Your objective »
In the entries that follow, the line with "Sumner County, TN" opens the range and the line with "Overseeding" closes it; repeat that range exactly, both lines included.

Dataset records:

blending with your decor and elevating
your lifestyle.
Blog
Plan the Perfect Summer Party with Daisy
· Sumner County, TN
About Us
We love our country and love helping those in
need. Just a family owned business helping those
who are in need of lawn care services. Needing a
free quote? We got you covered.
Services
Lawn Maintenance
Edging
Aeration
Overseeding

* * *

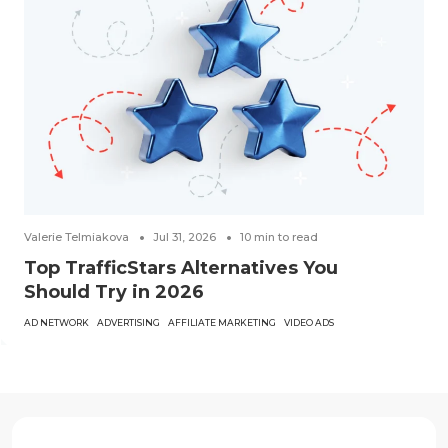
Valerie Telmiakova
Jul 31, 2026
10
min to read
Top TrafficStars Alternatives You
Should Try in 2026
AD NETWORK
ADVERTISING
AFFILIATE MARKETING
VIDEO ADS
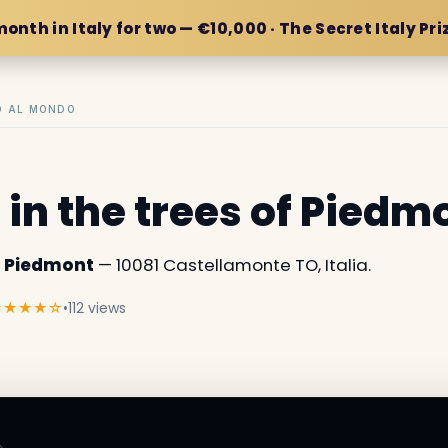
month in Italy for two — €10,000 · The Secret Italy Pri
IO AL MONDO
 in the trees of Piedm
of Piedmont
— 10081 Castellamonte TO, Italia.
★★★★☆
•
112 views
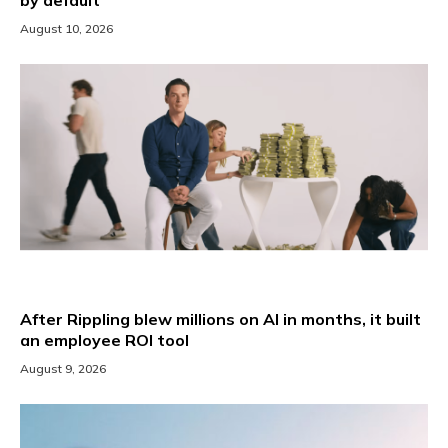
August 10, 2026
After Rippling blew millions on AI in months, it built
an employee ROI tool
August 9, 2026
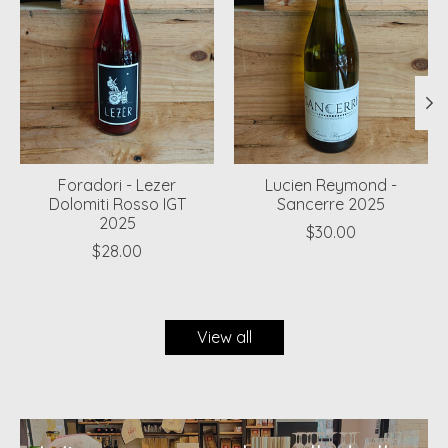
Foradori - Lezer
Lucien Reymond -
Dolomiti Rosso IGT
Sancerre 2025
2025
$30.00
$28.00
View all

Finished exercise »
· Sumner County, TN
About Us
We love our country and love helping those in
need. Just a family owned business helping those
who are in need of lawn care services. Needing a
free quote? We got you covered.
Services
Lawn Maintenance
Edging
Aeration
Overseeding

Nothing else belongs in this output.